Chinese Investors Are Expected To Spend $1 Trillion In The Next Decade

Chinese investors are expected to spend $1 trillion in the real state market in the next decade, according to a report.

Chinese homebuyers are more interested in Toronto and Montreal than Vancouver, as stated in a report from Juwai, China’s largest real estate portal. The company predicts that Chinese investors will spend up to $1 trillion or C$1.27 trillion into real estate markets worldwide over the next decade, and most of that is likely to be spent in Canada.

Canada is the fourth-largest location behind U.S., Australia and Hong Kong for Chinese real estate investors.

In Toronto and Montreal, these two cities have the largest number of property searches in 2017, with Toronto being first then Montreal. Vancouver however came in third place.

Vancouver came in third because of the introduction of the 15 per cent foreign buyer’s tax in Greater Vancouver last year. This led to almost half of the cash flowing through Vancouver’s market to disappear. In April Ontario followed in their footsteps, after introducing a resembling tax in greater Toronto and areas around it. This would lead to potentially more interest on Montreal, which is the largest metro area without a foreign buyer’s tax.

During the first four months of 2017, Montreal witnessed a 37 per cent increase in home purchased by foreigners. Although the foreign buyers were just 1.8 per cent of all home purchased. Juwai estimated that “lower-but still significant-investment flows” into Toronto and Vancouver this year. This was stated in a recent report by Juwai.

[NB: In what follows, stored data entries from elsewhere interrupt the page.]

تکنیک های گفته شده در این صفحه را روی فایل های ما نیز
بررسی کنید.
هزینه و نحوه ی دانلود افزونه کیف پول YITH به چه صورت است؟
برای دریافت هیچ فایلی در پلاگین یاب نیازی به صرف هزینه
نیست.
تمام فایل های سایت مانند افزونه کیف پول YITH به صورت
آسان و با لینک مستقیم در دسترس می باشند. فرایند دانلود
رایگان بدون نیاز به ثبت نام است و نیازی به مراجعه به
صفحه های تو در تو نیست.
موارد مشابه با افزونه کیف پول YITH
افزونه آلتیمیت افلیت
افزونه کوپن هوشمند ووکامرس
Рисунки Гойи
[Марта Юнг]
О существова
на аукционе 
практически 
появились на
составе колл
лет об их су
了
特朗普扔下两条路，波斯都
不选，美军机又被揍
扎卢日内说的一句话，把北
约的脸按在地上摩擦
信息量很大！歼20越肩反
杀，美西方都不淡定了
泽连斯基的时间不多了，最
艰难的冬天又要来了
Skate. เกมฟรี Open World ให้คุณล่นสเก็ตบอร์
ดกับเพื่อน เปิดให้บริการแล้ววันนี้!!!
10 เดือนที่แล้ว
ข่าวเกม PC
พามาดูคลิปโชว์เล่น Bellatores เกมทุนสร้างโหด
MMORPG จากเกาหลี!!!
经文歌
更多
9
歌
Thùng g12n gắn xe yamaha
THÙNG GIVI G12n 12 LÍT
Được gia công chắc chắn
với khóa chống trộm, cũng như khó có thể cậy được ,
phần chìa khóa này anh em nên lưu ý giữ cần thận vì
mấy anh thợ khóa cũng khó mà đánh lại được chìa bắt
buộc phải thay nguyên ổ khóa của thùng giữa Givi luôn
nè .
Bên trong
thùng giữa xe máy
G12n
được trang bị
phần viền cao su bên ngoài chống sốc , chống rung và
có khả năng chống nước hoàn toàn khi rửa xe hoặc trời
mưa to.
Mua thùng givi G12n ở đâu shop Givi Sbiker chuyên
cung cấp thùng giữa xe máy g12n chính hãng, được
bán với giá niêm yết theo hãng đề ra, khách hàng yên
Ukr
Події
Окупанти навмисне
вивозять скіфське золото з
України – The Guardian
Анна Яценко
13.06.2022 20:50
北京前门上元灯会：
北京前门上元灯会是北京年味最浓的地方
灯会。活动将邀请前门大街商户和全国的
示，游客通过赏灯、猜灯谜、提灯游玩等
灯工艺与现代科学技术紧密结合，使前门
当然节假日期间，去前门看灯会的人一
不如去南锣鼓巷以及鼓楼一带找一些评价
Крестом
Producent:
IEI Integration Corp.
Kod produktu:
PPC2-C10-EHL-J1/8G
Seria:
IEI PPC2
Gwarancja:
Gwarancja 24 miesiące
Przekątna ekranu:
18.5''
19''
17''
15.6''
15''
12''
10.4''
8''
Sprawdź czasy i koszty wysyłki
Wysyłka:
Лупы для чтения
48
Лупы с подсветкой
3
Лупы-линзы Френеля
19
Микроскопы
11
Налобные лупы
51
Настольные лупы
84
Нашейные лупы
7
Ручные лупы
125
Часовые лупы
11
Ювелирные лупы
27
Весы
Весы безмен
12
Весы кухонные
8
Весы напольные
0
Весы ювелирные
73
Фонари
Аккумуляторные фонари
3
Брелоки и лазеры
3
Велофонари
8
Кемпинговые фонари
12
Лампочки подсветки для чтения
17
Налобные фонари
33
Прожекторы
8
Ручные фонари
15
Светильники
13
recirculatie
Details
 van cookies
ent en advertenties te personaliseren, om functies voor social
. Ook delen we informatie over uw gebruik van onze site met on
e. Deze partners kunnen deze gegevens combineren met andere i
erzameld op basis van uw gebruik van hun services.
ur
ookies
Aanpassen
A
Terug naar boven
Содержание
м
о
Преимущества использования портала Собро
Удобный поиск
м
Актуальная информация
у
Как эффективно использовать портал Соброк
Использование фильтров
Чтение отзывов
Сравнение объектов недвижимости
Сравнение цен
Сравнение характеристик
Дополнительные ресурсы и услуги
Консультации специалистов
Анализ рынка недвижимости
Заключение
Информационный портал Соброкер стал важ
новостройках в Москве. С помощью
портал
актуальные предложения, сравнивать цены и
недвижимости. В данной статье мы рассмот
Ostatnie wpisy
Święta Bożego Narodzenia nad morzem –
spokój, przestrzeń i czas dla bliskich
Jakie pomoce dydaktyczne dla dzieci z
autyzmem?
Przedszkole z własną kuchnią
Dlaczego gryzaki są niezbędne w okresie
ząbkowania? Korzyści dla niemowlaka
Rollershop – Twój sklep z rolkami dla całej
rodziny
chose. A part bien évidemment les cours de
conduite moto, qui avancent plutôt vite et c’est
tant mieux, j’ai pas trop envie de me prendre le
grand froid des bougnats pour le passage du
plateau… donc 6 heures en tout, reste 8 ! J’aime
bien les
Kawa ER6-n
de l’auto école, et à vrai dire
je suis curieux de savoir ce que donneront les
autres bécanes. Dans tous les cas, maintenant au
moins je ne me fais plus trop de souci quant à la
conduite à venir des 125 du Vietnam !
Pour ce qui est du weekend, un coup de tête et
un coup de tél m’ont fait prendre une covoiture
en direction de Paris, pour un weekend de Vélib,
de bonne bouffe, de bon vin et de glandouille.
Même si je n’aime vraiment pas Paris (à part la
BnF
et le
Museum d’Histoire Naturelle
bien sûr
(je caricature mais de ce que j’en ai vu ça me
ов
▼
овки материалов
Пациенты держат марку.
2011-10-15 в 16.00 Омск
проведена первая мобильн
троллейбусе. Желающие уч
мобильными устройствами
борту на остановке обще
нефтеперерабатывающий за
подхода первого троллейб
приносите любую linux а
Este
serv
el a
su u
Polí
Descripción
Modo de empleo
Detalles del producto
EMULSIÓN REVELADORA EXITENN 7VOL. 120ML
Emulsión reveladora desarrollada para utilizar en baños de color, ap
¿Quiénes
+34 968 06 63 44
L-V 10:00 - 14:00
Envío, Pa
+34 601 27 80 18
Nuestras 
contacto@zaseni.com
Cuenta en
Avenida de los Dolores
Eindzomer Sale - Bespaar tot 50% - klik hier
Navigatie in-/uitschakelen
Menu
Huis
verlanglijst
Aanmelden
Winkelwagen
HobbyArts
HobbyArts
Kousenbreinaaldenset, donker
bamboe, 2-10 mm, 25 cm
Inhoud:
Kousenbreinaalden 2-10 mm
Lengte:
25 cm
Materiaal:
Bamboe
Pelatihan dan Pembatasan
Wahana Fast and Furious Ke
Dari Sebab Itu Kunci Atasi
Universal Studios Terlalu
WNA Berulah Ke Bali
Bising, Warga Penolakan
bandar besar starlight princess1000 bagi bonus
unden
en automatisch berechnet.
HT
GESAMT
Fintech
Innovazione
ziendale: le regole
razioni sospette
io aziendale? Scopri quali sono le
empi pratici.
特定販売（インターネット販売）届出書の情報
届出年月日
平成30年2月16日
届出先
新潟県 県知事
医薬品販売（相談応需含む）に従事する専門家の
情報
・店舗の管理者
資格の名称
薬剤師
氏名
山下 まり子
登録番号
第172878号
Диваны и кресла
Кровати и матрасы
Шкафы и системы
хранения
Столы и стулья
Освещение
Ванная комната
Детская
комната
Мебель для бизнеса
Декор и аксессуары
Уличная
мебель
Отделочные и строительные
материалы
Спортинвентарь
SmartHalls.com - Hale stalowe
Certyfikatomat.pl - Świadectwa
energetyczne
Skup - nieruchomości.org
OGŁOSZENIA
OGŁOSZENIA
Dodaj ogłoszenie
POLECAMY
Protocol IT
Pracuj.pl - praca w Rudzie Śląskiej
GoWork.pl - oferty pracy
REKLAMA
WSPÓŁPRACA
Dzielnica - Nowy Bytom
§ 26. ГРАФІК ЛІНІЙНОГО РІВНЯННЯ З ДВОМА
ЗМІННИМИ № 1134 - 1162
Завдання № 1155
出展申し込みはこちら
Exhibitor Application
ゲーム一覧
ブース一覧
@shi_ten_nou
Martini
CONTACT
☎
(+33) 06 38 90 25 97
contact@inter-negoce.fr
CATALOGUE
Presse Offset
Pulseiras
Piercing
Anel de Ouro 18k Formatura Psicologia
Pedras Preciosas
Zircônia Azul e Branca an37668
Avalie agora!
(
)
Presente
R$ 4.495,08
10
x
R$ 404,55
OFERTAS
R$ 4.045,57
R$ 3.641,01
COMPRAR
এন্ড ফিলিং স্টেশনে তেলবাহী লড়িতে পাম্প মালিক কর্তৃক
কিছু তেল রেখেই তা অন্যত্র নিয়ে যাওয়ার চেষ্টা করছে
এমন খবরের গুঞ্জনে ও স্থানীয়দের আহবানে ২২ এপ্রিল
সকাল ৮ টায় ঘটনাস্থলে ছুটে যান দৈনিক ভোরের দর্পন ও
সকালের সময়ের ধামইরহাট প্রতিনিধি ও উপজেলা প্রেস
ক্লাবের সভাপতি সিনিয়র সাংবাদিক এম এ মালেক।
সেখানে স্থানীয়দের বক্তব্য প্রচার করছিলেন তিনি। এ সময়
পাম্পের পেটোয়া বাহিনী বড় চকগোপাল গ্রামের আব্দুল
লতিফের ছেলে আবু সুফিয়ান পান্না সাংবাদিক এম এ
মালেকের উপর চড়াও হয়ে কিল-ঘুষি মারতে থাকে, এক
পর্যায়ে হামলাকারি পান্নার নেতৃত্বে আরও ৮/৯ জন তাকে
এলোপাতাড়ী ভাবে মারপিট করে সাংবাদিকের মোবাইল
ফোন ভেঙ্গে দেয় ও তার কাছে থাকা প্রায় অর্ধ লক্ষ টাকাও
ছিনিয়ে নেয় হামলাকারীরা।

The report also shows that amount of money these Chinese investors put into real estate worldwide is over $100 billion (C$127 Billion) for the first time in 2016. It rose by more than 25 per cent from 2015.

Just after China began granting citizens to leave the country with large amounts of money, Chinese investment in foreign real estate has been booming since 2010. Juwai’s chief of operations Sue Jong, said the amount invested in Vancouver has spiked by 845 per cent in the last five years.

“Our forecast suggests 2017 will also be one of the top three years on record,” she stated.

However this may be the first in years that the Chinese investment abroad does not set a new all time record, mainly because of the Chinese government suppression on cash outflows from China.

She also told the International Business Times “We forecast that Chinese investors will acquire more than $2 trillion (C$2.55 trillion) of overseas assets in coming decade or so as they close the under-investment gap.” They estimated that almost half would go into real estate.

According to the Juwai report, “Chinese investors are still underinvested globally. Almost as a rule – and certainly in Australia, U.S., U.K. and Canada- investors from other nations hold a much greater share of local property and other assets than do those from mainland China.”